Husband: Wife would have forgiven veteran in attack


CLEVELAND (AP) — A woman who ran a homeless shelter for military veterans was the type of caring person who would have forgiven the veteran who killed her, her husband said.

Rita Ciofani, who was attacked in her office Wednesday, was dedicated to helping downtrodden veterans, friends and family said.

“The person that did this? She would forgive him,” her husband, Ronald Kercher, said.

Ciofani was killed by Raymond Ice, 48, an Air Force veteran who had recently been told he needed to leave the Cleveland shelter because he had been uncooperative about attending counseling sessions, authorities said.

Police said they found Ice standing over Ciofani’s bloodied body clutching an ax and a knife. Authorities said Ice ignored orders to drop the weapons, charged at officers and was Tasered and shot.

Both Ciofani and Ice died several hours later at a nearby hospital.

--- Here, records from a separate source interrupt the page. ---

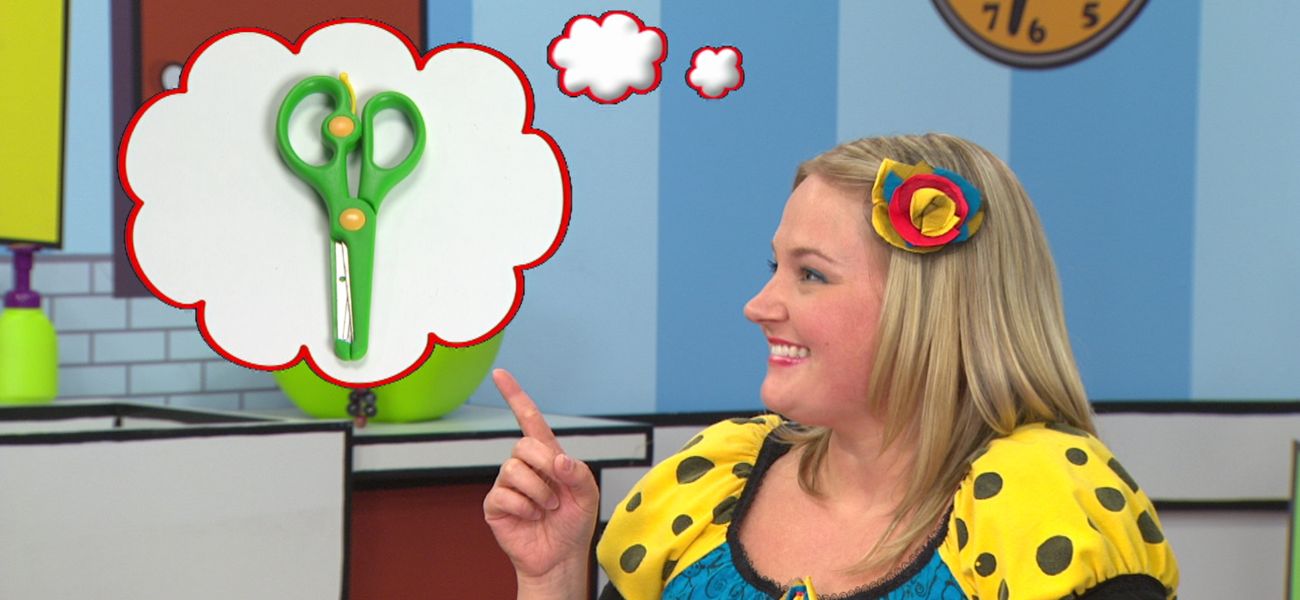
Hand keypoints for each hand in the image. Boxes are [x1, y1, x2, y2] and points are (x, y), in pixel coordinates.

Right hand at [483, 369, 599, 594]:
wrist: (560, 557)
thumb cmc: (574, 523)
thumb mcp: (588, 494)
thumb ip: (578, 472)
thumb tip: (557, 459)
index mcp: (547, 456)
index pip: (528, 419)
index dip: (515, 396)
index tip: (500, 374)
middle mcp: (524, 465)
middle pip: (523, 444)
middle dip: (544, 465)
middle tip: (557, 491)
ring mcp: (507, 484)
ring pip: (513, 468)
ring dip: (538, 492)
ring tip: (547, 509)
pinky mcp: (495, 504)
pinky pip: (504, 494)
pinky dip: (525, 508)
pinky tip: (531, 517)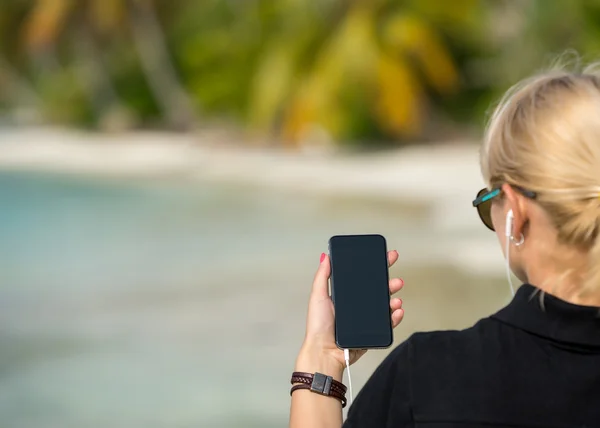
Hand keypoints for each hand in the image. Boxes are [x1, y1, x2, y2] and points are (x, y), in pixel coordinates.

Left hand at [295, 251, 403, 378]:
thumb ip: (322, 276)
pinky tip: (396, 311)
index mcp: (345, 296)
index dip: (374, 266)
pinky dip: (395, 316)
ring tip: (395, 296)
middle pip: (377, 289)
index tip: (384, 256)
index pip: (362, 277)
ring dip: (393, 298)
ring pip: (385, 305)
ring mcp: (365, 319)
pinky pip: (387, 323)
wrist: (325, 352)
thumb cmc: (318, 326)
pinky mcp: (372, 332)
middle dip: (389, 282)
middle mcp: (356, 306)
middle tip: (395, 278)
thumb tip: (325, 256)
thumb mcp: (318, 296)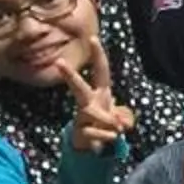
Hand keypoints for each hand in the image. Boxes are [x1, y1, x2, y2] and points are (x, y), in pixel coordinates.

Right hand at [65, 38, 134, 154]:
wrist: (92, 146)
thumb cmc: (106, 123)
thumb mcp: (121, 118)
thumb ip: (124, 117)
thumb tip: (120, 123)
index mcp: (101, 92)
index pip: (100, 70)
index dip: (98, 55)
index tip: (93, 37)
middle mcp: (88, 101)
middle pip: (79, 87)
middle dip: (70, 76)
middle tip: (58, 63)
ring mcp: (82, 116)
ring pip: (90, 112)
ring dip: (108, 121)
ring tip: (118, 130)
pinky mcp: (80, 131)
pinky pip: (96, 132)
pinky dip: (108, 137)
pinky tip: (109, 139)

The homeless shelter, run by Volunteers of America, houses about 50 male veterans and provides them with temporary food and a roof over their heads until they are able to find permanent places to live and stable employment.

Ciofani was a program director whose job included finding transitional housing for the veterans, as well as job training and counseling.

“She was very, very interested in the veterans’ cause. She would say that they were not always treated the way they should be,” said Mary Barnes, current director of the Forbes House. Barnes said she planned to meet Ciofani for dinner the night she was killed.

Friends and co-workers said Ciofani was someone who would not be intimidated by people or difficult situations.

“Even if a person seemed to be getting out of control, she would step in and try to make it better. I can’t imagine her walking away from it,” said Nancy Neylon, executive director of the Ohio Domestic Violence Network. “She’d work instead to make it better.”

Ciofani also was a lawyer who previously ran the Forbes House, a shelter for battered women in nearby Painesville.

“My wife wanted to make positive changes in the world,” Kercher said.